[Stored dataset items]
* * *
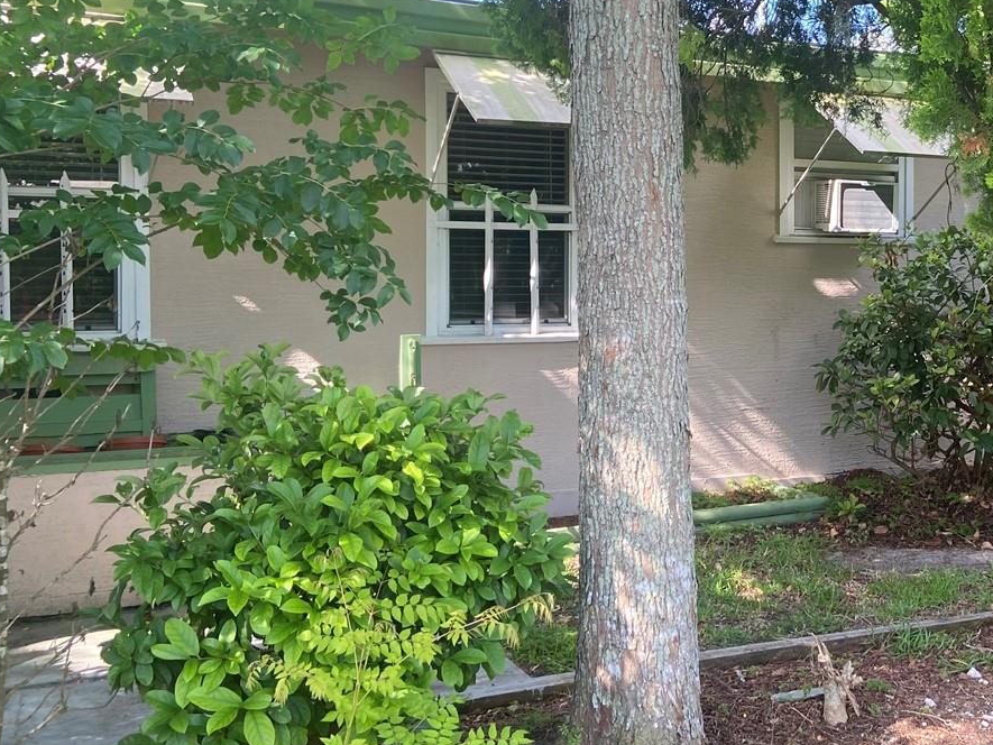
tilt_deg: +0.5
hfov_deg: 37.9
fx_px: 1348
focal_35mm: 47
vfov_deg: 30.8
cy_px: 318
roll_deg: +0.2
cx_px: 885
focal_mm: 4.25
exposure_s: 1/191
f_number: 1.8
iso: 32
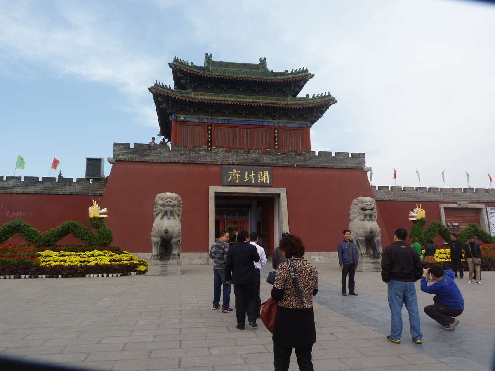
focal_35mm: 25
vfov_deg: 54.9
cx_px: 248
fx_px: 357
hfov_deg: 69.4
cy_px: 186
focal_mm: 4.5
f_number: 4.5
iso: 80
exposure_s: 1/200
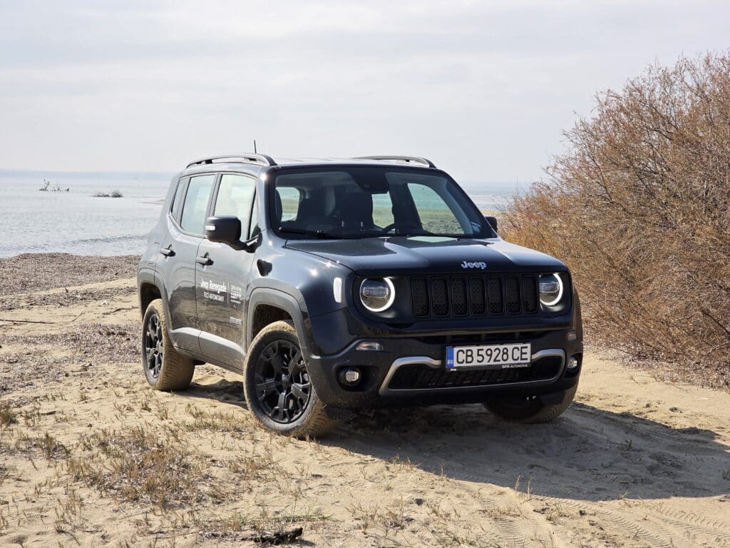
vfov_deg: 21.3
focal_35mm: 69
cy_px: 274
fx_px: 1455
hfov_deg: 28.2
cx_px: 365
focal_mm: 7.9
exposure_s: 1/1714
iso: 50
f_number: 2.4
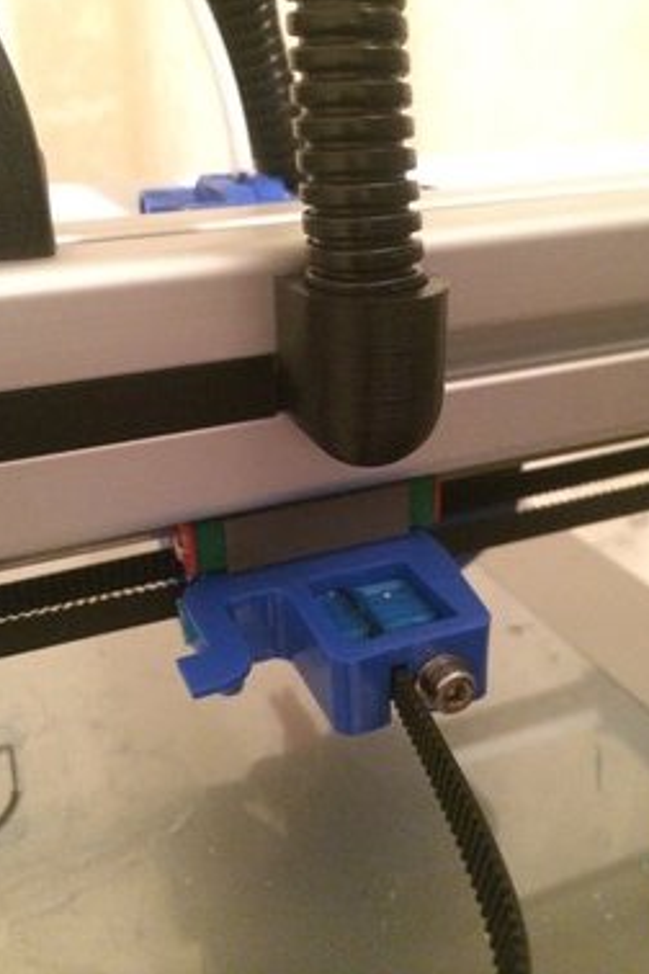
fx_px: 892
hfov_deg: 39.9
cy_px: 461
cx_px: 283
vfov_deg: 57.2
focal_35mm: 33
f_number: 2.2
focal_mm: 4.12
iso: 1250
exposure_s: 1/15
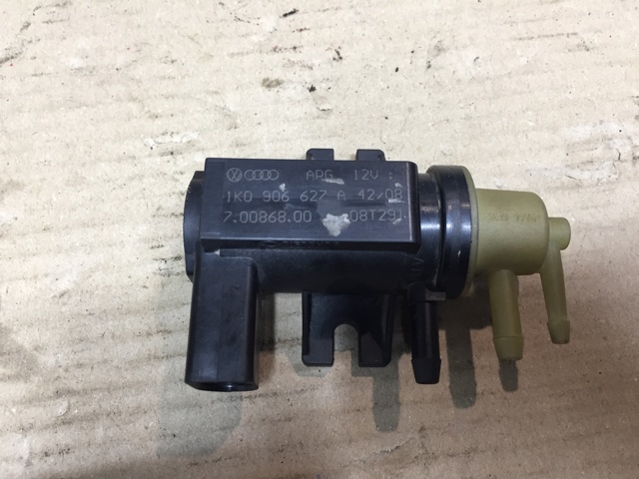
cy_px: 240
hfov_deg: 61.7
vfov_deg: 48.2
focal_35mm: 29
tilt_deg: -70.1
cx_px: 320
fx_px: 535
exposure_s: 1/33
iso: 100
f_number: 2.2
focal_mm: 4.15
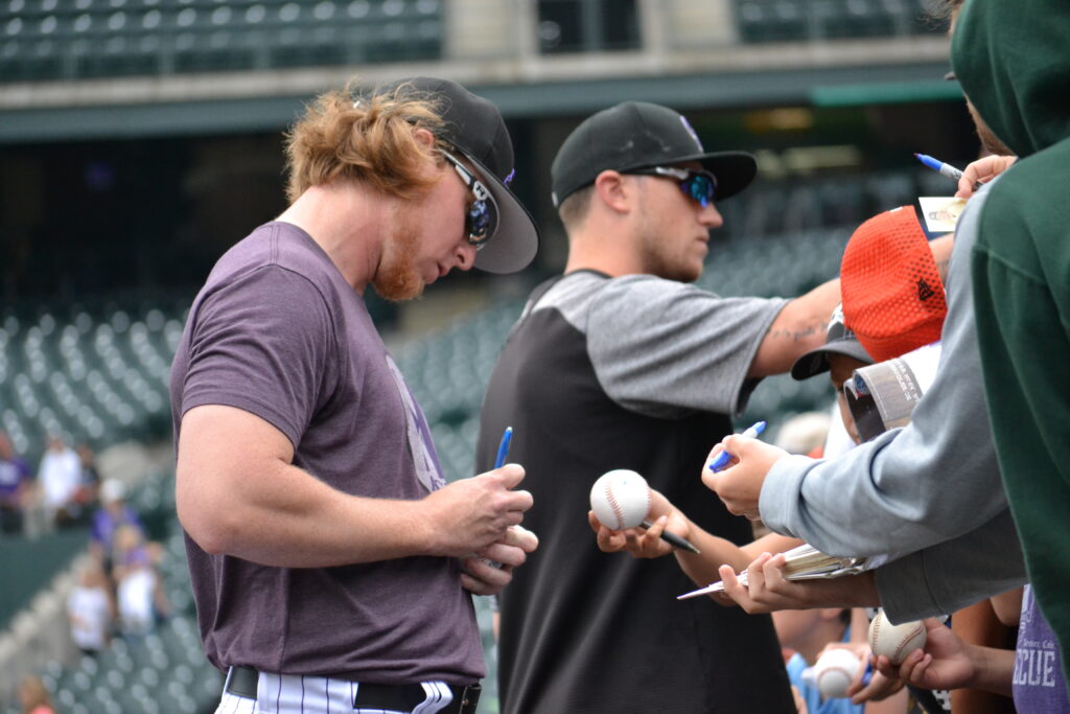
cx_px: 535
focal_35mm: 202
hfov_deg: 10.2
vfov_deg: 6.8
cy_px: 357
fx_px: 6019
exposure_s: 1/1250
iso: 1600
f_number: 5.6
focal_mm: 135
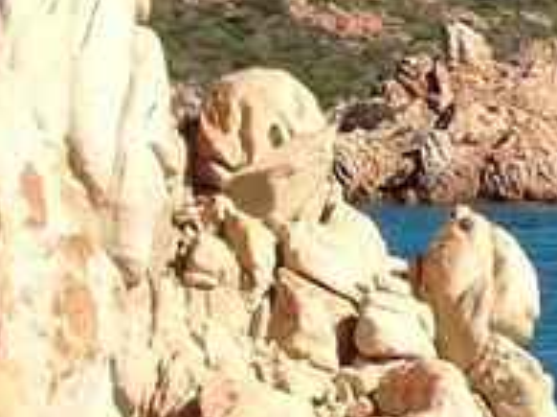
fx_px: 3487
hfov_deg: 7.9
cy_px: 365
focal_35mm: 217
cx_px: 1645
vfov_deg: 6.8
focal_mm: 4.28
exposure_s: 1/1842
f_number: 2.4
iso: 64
* * *
Task brief: Every record is to be reproduced exactly, with no pictures included.

Problem solution:
tilt_deg: +0.5
hfov_deg: 37.9
fx_px: 1348
focal_35mm: 47
vfov_deg: 30.8
cy_px: 318
roll_deg: +0.2
cx_px: 885
focal_mm: 4.25
exposure_s: 1/191
f_number: 1.8
iso: 32
focal_35mm: 25
vfov_deg: 54.9
cx_px: 248
fx_px: 357
hfov_deg: 69.4
cy_px: 186
focal_mm: 4.5
f_number: 4.5
iso: 80
exposure_s: 1/200
vfov_deg: 21.3
focal_35mm: 69
cy_px: 274
fx_px: 1455
hfov_deg: 28.2
cx_px: 365
focal_mm: 7.9
exposure_s: 1/1714
iso: 50
f_number: 2.4
fx_px: 892
hfov_deg: 39.9
cy_px: 461
cx_px: 283
vfov_deg: 57.2
focal_35mm: 33
f_number: 2.2
focal_mm: 4.12
iso: 1250
exposure_s: 1/15
cy_px: 240
hfov_deg: 61.7
vfov_deg: 48.2
focal_35mm: 29
tilt_deg: -70.1
cx_px: 320
fx_px: 535
exposure_s: 1/33
iso: 100
f_number: 2.2
focal_mm: 4.15
cx_px: 535
focal_35mm: 202
hfov_deg: 10.2
vfov_deg: 6.8
cy_px: 357
fx_px: 6019
exposure_s: 1/1250
iso: 1600
f_number: 5.6
focal_mm: 135
fx_px: 3487
hfov_deg: 7.9
cy_px: 365
focal_35mm: 217
cx_px: 1645
vfov_deg: 6.8
focal_mm: 4.28
exposure_s: 1/1842
f_number: 2.4
iso: 64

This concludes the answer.